Italia.- El icónico diseñador italiano Giorgio Armani, fallecido el pasado 4 de septiembre a los 91 años, dejó un testamento que obliga a sus herederos a vender gradualmente su firma o, como alternativa, sacarla a Bolsa en los próximos años, rompiendo así medio siglo de independencia.
Venta gradual del grupo Armani
Según la voluntad del diseñador, un año después de la apertura del testamento se deberá vender el 15 % del capital del grupo Giorgio Armani S.p.A. a un conglomerado de lujo en un plazo máximo de 18 meses.
La participación deberá ofrecerse prioritariamente a LVMH, EssilorLuxottica o L’Oréal, que podrían llegar a tomar el control mayoritario de la firma. En un plazo de 3 a 5 años, se cederá un 30 % a 54,9 % adicional.
Alternativa: salida a Bolsa
El testamento también contempla que la empresa Armani salga a Bolsa en un plazo máximo de ocho años, con una reducción del control de la Fundación Giorgio Armani, que nunca podrá bajar del 30,1 %.
El grupo confirmó que cumplirá la voluntad del fundador, asegurando que se respetarán sus principios para garantizar el mejor futuro de la marca.
Fundación Giorgio Armani, eje de la sucesión
El diseñador dejó el 100 % de las acciones a la Fundación Giorgio Armani, que obtiene la plena propiedad del 9,9 % (con el 30 % de los votos) y la nuda propiedad del 90 % restante. Los derechos de voto se reparten entre Pantaleo Dell’Orco, compañero y mano derecha de Armani, y sus sobrinos.

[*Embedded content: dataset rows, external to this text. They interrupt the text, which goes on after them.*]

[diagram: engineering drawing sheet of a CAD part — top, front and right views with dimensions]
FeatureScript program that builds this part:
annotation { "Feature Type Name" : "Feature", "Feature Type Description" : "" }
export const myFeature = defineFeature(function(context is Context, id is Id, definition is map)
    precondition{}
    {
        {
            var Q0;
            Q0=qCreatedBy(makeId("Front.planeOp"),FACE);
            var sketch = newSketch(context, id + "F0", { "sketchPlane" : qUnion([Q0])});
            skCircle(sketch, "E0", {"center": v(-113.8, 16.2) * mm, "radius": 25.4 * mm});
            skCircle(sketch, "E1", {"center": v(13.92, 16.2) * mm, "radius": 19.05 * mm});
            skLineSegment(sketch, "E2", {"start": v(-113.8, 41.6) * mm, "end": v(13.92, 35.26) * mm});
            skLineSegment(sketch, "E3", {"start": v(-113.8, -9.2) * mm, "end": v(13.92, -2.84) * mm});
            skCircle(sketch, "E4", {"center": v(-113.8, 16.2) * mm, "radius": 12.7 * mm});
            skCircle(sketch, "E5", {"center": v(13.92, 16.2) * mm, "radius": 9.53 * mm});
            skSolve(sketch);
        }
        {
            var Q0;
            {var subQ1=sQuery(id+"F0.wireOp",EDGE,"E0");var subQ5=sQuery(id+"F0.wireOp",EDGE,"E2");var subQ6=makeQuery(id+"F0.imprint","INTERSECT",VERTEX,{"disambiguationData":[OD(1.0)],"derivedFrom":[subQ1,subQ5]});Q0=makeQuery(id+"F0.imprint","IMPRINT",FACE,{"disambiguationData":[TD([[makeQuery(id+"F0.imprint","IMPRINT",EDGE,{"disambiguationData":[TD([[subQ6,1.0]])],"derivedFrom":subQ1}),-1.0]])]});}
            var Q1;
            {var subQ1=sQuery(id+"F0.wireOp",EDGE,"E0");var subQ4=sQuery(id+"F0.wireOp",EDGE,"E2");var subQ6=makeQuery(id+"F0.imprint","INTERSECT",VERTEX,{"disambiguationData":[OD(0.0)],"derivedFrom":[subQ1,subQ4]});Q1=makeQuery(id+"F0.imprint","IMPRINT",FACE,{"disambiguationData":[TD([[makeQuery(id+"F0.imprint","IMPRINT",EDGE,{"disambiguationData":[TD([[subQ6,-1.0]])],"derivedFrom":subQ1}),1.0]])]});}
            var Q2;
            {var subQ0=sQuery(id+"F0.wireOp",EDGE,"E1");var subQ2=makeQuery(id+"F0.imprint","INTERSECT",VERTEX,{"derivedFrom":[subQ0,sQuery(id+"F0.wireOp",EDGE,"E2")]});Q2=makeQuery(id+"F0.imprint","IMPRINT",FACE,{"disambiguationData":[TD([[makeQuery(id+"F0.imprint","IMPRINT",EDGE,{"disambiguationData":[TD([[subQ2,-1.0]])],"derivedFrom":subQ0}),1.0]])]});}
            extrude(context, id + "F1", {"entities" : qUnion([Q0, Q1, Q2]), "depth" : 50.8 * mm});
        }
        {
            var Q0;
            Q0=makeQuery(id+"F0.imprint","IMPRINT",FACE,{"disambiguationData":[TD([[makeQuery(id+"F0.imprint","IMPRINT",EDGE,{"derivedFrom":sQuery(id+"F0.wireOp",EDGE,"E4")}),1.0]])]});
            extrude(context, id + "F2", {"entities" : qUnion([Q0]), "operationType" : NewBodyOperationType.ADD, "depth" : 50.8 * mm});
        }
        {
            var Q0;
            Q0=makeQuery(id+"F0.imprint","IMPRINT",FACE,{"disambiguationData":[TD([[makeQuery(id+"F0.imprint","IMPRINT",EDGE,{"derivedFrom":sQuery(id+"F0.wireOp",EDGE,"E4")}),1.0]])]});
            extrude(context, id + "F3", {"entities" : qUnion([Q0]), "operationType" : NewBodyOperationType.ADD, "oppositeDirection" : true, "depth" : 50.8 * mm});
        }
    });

Además, su familia heredará propiedades en Saint Tropez, Antigua, Broni y Pantelleria, mientras que el usufructo queda en manos de Dell’Orco.
Reacciones en el mundo del lujo
Desde EssilorLuxottica adelantaron que estudiarán “con atención” la propuesta y agradecieron la confianza depositada por Armani en su grupo.
Con un patrimonio estimado en 12.000 millones de euros, Armani deja un legado que transformará el futuro del lujo europeo.